### Passage to read
§

System definitions. Another key component of the MVP is a system definition document, which identifies the physical boundaries of systems and describes its complete set of attributes. Prepared prior to a system impact assessment, it enables descriptions in validation plans to be minimised, but supported by cross-referencing. For example a complex automated clean-in-place system linked to other systems would have a system definition that would be precise and information-heavy, whereas for a simple pH meter a vendor brochure may be adequate.
Validation plans. The validation plans (facility, manufacturing and cleaning) for a site need not be detailed and inflexible documents. Rather, system descriptions in VMPs and validation plans can simply be cross-referenced to system definition documents. This enables changes (other than to a critical parameter) to be easily added without revisions to plans. Essentially, the VMPs and validation plans serve as high-level documents that refer back to specific and appropriate plans. This approach helps to minimise the impact of any site changes, and specific changes can be recorded and documented in the most appropriate plan. It is important that the level of detail in VMPs and VPs is consistent with the knowledge and information available at the time it is generated, and details are added as the validation project develops. This saves time and money in not having to rewrite, revise and reissue plans.
Protocols and reports. These also benefit from a modular approach because they are developed such that each series of prerequisites, checks and tests has its own objective, methodology and acceptance criteria selection with the detail (such as test scripts) and record sheets separated from the protocol to reduce review and approval times.
Automated documentation. User-friendly automated document templates are an important facet of the new approach, allowing authors to select the most appropriate document from a menu that includes site validation policy, traceability matrix and compliance review. The software then guides authors to the correct part of the document and any changes/additions are automatically fed consistently throughout the document where required. Each template also contains all the relevant and latest acceptance criteria to fulfil FDA and EMEA requirements.
Considering the increasing industry cost and competitive pressures, and a changing regulatory environment, now is an ideal time to review facility validation procedures. Traditional approaches to validation are often complex, and time- and cost-intensive. GE Healthcare's research shows that implementing a modular approach accelerates the time taken to bring a facility on-line and produces better quality medicines quicker, while ensuring that the work that is required is performed and documented correctly and accurately.
Effective validation leads to better commissioning; good engineering practice; a higher standard of documentation; a platform and reference for future validation programmes; better employee appreciation of the process; and, ultimately, increases the likelihood of success.
Looking ahead, the industry continues to discuss "risk-based" validation, something that regulatory authorities are advocating. However, we are still some way from implementing successful "risk-based" approaches to facility validation. This will ultimately be driven by the increasing importance of process understanding, which will in turn accelerate the adoption of risk-based approaches such as PAT. This, combined with a vast potential to leverage IT and systems will elevate the science of validation to a new status, removing much of the fear associated with regulatory compliance.

§

### Record set

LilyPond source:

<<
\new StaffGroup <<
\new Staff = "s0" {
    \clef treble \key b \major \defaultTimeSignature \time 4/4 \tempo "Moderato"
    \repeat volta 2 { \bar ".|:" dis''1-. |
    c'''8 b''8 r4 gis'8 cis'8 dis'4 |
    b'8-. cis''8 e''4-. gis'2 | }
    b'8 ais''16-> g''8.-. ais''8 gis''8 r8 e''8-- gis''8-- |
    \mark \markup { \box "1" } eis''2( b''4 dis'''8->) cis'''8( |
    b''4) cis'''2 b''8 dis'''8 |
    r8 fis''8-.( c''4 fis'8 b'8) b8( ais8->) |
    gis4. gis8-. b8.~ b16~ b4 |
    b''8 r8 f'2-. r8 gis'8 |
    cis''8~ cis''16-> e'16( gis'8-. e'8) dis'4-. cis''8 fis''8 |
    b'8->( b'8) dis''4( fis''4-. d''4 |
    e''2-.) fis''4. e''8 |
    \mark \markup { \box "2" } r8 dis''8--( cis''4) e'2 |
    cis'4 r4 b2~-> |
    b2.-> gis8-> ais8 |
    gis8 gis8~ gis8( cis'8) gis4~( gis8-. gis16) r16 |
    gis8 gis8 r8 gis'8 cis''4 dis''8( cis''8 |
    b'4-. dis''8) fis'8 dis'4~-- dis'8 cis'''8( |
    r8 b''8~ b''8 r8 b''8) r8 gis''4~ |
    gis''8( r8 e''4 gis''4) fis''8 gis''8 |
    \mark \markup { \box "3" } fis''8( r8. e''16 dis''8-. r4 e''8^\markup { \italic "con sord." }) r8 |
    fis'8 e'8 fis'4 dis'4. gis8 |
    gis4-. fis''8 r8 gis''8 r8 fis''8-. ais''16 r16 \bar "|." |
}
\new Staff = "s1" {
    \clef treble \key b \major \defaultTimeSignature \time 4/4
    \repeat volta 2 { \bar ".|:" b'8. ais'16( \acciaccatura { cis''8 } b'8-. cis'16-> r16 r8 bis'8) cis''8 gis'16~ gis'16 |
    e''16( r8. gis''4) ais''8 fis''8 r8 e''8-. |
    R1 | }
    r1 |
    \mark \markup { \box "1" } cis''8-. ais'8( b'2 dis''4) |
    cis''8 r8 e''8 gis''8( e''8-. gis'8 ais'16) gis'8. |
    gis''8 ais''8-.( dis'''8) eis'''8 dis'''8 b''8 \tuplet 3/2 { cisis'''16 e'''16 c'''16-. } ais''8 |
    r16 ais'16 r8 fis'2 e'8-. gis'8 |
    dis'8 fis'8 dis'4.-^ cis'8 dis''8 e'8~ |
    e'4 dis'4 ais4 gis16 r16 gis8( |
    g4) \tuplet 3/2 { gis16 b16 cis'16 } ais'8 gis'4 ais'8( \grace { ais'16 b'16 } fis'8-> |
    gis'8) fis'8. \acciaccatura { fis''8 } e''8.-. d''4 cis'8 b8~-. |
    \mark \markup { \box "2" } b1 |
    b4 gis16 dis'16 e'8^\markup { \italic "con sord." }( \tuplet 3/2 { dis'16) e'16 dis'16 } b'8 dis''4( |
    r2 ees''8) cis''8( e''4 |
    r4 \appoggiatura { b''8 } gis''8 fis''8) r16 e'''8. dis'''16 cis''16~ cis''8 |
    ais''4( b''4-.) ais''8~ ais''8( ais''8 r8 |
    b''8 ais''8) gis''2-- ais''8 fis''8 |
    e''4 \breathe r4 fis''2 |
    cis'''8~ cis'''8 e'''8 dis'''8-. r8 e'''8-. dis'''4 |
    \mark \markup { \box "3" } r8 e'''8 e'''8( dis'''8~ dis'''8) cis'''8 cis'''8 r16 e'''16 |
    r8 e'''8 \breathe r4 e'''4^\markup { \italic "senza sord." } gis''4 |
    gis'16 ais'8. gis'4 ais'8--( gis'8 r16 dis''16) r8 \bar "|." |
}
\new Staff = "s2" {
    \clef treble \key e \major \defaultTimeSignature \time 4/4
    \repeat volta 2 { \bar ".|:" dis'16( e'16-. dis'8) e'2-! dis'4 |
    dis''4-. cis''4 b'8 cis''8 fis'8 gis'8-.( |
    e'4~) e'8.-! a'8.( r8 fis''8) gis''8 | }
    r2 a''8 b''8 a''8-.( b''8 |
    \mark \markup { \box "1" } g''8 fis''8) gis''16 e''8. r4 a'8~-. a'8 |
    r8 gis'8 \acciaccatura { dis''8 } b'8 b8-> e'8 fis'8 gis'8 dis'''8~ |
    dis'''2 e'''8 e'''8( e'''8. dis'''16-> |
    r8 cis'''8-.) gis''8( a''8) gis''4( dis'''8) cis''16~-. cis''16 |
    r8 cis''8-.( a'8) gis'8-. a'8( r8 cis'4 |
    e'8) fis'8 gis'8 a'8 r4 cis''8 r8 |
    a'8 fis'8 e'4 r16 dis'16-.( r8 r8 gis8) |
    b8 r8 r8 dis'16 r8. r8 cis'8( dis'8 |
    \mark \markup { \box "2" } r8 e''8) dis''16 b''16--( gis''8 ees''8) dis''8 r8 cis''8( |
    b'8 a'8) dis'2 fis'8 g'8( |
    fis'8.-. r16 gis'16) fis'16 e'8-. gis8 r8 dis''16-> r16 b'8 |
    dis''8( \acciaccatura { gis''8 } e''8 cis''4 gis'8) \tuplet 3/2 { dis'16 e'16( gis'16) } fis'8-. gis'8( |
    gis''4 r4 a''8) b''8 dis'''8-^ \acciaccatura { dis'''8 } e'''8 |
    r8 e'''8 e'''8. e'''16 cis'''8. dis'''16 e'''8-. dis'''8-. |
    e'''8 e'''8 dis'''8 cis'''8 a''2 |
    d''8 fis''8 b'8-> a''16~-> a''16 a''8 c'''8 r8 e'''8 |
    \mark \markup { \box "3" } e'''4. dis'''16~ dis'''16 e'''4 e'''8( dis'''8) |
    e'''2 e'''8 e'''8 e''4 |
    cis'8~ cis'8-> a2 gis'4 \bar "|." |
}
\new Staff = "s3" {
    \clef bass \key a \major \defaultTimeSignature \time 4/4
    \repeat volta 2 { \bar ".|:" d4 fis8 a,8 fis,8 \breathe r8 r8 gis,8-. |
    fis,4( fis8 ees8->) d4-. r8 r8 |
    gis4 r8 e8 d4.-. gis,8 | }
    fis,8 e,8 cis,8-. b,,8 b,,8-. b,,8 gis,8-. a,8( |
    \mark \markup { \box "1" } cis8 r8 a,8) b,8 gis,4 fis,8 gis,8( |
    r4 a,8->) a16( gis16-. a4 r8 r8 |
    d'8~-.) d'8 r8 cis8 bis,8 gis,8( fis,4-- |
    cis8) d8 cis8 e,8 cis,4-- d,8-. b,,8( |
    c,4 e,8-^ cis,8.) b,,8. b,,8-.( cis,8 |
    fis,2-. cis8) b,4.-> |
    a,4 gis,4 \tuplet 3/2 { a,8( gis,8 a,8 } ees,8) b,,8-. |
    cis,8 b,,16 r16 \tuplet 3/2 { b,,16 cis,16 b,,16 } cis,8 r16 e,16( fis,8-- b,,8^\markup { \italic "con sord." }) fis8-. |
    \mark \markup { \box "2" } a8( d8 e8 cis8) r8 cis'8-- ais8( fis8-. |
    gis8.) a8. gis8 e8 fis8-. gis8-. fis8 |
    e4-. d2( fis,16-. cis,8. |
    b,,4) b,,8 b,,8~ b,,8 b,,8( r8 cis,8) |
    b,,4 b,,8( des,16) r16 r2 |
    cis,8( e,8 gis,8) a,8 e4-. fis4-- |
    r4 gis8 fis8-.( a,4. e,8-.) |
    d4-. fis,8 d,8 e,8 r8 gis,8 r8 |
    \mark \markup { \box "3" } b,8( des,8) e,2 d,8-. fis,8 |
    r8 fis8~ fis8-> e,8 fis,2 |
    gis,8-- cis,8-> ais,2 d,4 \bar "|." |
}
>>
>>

§

### Required work
Can you quote the part of the facility validation text that starts with the words containing "Considering the increasing" and ends with "likelihood of success."?

### Exercise response
Considering the increasing industry cost and competitive pressures, and a changing regulatory environment, now is an ideal time to review facility validation procedures. Traditional approaches to validation are often complex, and time- and cost-intensive. GE Healthcare's research shows that implementing a modular approach accelerates the time taken to bring a facility on-line and produces better quality medicines quicker, while ensuring that the work that is required is performed and documented correctly and accurately.
Effective validation leads to better commissioning; good engineering practice; a higher standard of documentation; a platform and reference for future validation programmes; better employee appreciation of the process; and, ultimately, increases the likelihood of success.